───── SUPPLIED TEXT ─────

8. Article IV, Section 1 of the Plan is amended to read as follows:
"Section 1. Plan Benefit
1.1 If a Participant has a Termination of Employment for any reason
the Company shall pay a Plan benefit equal to the Participant's Account
balance, as determined below:
(a) A Participant's Account shall be credited with the rate of
interest previously determined under Article III, Section 3.1(a) or (b),
and communicated in advance of each Deferral Period, to be applicable for
each Plan Year that the Account has been maintained.
4
<PAGE>
(b) The Interest Rates provided under Section 1.1(a) of this Article,
shall be payable until the Participant's Account is distributed in full."

───── LISTING ─────

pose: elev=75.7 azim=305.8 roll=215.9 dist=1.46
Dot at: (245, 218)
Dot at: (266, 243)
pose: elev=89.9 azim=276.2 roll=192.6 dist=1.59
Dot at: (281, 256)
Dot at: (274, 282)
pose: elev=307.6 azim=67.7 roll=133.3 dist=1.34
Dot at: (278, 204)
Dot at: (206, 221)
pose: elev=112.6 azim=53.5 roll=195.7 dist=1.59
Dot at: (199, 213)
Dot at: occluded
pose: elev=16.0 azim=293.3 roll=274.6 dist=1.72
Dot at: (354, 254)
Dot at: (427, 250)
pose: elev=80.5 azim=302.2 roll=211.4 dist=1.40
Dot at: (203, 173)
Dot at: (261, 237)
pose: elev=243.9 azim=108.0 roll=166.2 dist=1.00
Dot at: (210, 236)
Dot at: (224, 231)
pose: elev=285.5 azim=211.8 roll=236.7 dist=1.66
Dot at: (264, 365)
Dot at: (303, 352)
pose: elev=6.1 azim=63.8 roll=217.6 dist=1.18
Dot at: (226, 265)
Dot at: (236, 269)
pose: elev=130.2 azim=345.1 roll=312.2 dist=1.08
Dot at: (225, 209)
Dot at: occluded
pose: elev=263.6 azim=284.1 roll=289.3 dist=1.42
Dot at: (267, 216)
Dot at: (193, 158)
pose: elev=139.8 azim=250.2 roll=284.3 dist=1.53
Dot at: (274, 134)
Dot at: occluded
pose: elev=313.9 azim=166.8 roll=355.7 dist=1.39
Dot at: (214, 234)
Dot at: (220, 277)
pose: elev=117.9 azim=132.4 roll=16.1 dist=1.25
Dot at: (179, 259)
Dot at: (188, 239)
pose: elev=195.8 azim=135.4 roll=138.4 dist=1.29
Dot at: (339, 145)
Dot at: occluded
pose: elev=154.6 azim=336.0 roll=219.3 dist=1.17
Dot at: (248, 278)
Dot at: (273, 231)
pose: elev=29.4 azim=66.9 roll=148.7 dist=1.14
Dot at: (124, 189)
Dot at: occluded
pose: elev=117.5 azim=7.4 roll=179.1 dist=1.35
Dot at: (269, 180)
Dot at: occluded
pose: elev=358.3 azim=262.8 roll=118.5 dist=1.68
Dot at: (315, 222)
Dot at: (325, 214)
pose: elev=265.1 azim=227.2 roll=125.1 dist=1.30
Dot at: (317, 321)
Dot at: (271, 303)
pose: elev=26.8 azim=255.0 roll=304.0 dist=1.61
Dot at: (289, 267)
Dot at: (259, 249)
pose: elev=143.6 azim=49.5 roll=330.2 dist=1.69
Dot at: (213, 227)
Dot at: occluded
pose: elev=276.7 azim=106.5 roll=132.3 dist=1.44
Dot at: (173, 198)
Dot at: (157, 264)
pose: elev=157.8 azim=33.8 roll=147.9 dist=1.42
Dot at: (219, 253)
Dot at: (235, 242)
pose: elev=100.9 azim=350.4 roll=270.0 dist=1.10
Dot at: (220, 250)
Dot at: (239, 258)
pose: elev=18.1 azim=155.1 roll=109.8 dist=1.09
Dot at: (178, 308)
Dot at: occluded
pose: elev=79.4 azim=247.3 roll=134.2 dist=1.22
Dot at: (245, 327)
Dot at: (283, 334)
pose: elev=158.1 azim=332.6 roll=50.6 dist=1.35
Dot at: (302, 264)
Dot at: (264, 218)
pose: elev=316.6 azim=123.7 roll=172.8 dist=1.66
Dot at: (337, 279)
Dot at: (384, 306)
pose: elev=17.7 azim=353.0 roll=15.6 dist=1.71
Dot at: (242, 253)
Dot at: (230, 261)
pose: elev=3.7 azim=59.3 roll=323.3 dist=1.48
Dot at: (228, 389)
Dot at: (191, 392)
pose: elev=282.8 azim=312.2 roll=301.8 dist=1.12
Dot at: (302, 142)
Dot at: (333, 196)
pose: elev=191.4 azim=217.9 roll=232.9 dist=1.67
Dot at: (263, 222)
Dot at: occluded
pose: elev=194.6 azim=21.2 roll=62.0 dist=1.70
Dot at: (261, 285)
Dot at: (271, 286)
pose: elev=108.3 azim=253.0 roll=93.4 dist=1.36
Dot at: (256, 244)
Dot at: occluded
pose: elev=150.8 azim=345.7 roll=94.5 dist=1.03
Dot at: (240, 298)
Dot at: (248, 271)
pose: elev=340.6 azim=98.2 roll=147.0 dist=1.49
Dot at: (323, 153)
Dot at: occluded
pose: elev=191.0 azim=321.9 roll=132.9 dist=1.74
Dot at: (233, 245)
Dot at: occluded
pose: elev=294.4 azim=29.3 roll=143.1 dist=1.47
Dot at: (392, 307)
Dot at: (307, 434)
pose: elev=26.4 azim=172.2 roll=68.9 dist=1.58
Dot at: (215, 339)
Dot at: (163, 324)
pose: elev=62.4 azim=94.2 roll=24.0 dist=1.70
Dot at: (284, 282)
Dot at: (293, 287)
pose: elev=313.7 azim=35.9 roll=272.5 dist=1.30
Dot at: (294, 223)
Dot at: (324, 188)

─────

### WHAT YOU NEED TO DO:
Return the part of the plan amendment text starting at "8. Article IV, Section" and ending at "has been maintained.", copied word for word.

### CORRECT OUTPUT:
8. Article IV, Section 1 of the Plan is amended to read as follows:
"Section 1. Plan Benefit
1.1 If a Participant has a Termination of Employment for any reason
the Company shall pay a Plan benefit equal to the Participant's Account
balance, as determined below:
(a) A Participant's Account shall be credited with the rate of
interest previously determined under Article III, Section 3.1(a) or (b),
and communicated in advance of each Deferral Period, to be applicable for
each Plan Year that the Account has been maintained.